There has been an awful lot of noise about SOLiD recently; Ignite buys 100 machines, SOLiD4 and HQ are coming and data is getting published.
For a long time ABI have been playing catch-up to Illumina after almost missing out on next-gen sequencing. I went to Agencourt Personal Genomics in the week after ABI purchased the SOLiD technology and it looked like a good bet back then (late 2006), however it has taken rather longer than AB would have liked to make users really sit up and take notice. AGBT seemed to generate an awfully large number of blogs and tweets (and other stuff I don’t know the terms for) many of which were positive. So I thought about where the battle lines are really going to be drawn and what chance there is of getting to a more competitive market. I have some conflicts to declare, I am an experienced Illumina user and I have never tried to run a SOLiD instrument. Please feel free to correct my inaccuracies and leave your comments.

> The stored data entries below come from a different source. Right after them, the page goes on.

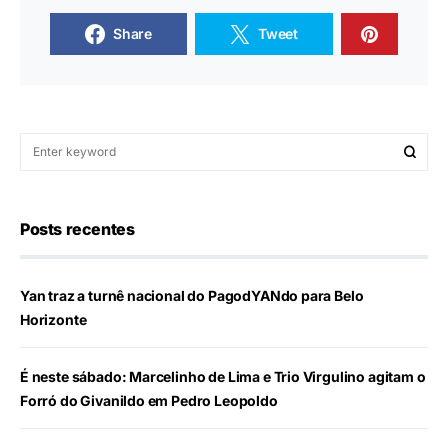
Share
Tweet
Posts recentes
Yan traz a turnê nacional do PagodYANdo para Belo
Horizonte
É neste sábado: Marcelinho de Lima e Trio Virgulino agitam o
Forró do Givanildo em Pedro Leopoldo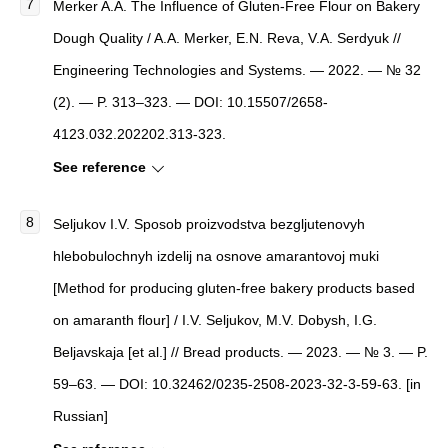
Merker A.A. The Influence of Gluten-Free Flour on Bakery
Dough Quality / A.A. Merker, E.N. Reva, V.A. Serdyuk //
Engineering Technologies and Systems. — 2022. — № 32
(2). — P. 313–323. — DOI: 10.15507/2658-
4123.032.202202.313-323.
See reference
Seljukov I.V. Sposob proizvodstva bezgljutenovyh
hlebobulochnyh izdelij na osnove amarantovoj muki
[Method for producing gluten-free bakery products based
on amaranth flour] / I.V. Seljukov, M.V. Dobysh, I.G.
Beljavskaja [et al.] // Bread products. — 2023. — № 3. — P.
59–63. — DOI: 10.32462/0235-2508-2023-32-3-59-63. [in
Russian]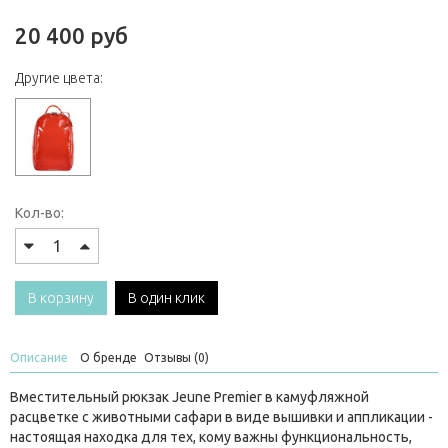
20 400 руб
Другие цвета:
Кол-во:
В корзину
В один клик
Описание
О бренде
Отзывы (0)
Вместительный рюкзак Jeune Premier в камуфляжной
расцветке с животными сафари в виде вышивки и аппликации -
настоящая находка для тех, кому важны функциональность,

Library Prep: Illumina have very nice, if currently far too expensive, library prep methods. Most of the people I know have switched to home-brew kits where they get enzymes from companies like Enzymatics and NEB. Some enterprising users are making their own adapters as well but this seems to be a step too far for the majority of users. However the library prep methods are incredibly flexible and allow users to develop their own improvements and applications. Library prep is being automated by companies Genome centres to run 384 library preps, of course they have capacity for this kind of throughput.

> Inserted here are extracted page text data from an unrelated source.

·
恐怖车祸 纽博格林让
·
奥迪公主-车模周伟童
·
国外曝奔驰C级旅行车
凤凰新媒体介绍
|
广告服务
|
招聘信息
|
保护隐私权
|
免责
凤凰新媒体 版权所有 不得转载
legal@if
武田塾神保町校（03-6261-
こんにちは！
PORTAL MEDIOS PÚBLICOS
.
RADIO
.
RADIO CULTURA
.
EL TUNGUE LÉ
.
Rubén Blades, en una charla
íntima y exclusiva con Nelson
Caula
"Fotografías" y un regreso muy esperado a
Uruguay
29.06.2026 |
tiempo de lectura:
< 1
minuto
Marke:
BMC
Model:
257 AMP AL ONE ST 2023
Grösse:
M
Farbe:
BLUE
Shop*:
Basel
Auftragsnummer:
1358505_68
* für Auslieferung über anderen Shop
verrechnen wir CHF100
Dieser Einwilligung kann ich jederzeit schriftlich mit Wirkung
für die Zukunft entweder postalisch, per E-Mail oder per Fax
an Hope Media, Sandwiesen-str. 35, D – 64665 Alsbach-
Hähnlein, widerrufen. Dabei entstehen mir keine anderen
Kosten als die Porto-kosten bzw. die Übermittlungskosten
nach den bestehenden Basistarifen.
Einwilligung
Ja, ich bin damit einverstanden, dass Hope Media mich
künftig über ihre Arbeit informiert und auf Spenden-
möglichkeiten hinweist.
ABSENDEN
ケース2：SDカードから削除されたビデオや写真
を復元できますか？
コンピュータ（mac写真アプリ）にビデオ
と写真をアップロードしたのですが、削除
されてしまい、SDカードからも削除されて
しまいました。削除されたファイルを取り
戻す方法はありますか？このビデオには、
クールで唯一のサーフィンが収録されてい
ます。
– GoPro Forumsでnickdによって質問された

ABI have a more complex library prep reliant on emulsion PCR which sounds like it is getting streamlined with their own automation, snappily named EZ-Bead. They also already supply kits which can be run in 96well plate format and users with large sample cohorts need access to this kind of throughput.
To my knowledge neither offer robust normalisation methods which will allow the holy grail of 1:1 mixing of 96 samples in a run.
Read-length: Both generate lots and lots of reads, we are now talking about billions rather than millions. And as you almost certainly know these are what are classed as short read platforms, of course it kind of depends what your reference point is but one PIs 50bp headache is a post-docs heaven. Does this matter in the light of SOAPdenovo anyway?
Where there is a clear difference is in the maximum length each company can achieve. Illumina were doing 100 last year and 150 is probably at Sanger or Broad now. Of course it takes a long time to run this length and the quality on 100bp is not as good as I would like right now with a 2% error rate at 100bp, so not useful for SNP calling for instance. But the attractive bit is the cost of this on a per bp basis. Illumina sequencing gets cheaper and cheaper as read length gets longer.
ABI can only achieve 50bp with a possible maximum of 75bp. As I understand this is a limitation of the chemistry and means we are unlikely to see improvements at the rate of Illumina for instance. Please correct me if I am wrong!
Sequence data: The third big difference, base space vs colour space! Biologists can align sequence reads on their desktops, I even know of one or two people that still print sequences out or align in Word. Sequences mean something to us that colour-space confuses. When I first heard about colour-space it took a few days to sink in but the idea of such high-quality sequence data made the system incredibly attractive when thinking about SNP calling in heterogenous tumours where their is also contaminating stromal tissue. For two to three years I have been waiting for a publication to showcase the increased quality you can achieve on SOLiD vs Illumina, it has not yet arrived. I cannot help but wonder why. ABIs recent adverts keep making the claims about increased accuracy but if it is so much better where is the data? Many centres now have both Illumina and SOLiD so lots of people have done this comparison. Some may also have made purchasing decisions based on it (however I think not, read on to find out why!)
Who wins?
I think it is Illumina but not necessarily for many of the reasons above. Quite simply they got there first* with a product that made an impact on biology that many of us are still grappling to understand. It was a true paradigm shift. The last three years have seen such a change in the kind of questions we can ask of biological systems. For a molecular biotechnologist, which is kind of how I would describe myself, it has been a fun rollercoaster to be on.
I really hope ABI can make a dent in Illumina’s market share of next-gen, and soon. We need better competition but perhaps we can’t afford to take advantage of it? The cost of change for any small or medium institute already invested in Illumina is very high as it is not just instrument depreciation and consumables but sample handling pipelines and bioinformatics analysis that needs to be reworked. Places like mine are unlikely to change.
The dent is probably going to come from groups that are investing now, they have a choice. If they are confident that 75bp is probably going to fit most of their needs (and I suspect it will) then ABI are offering cheaper genomes. This has to be balanced against the risk they eventually run out of cash, or the desire to keep putting more into this side of the business.
Of course both best might be off if Complete Genomics get their business right. I would much rather pay $5k for everything than $3k for reagents and have to do all the work myself!
* It was actually Solexa that got there first and without bridge-amplification on a flowcells they may not have made it. British brains and American muscle wins the day again!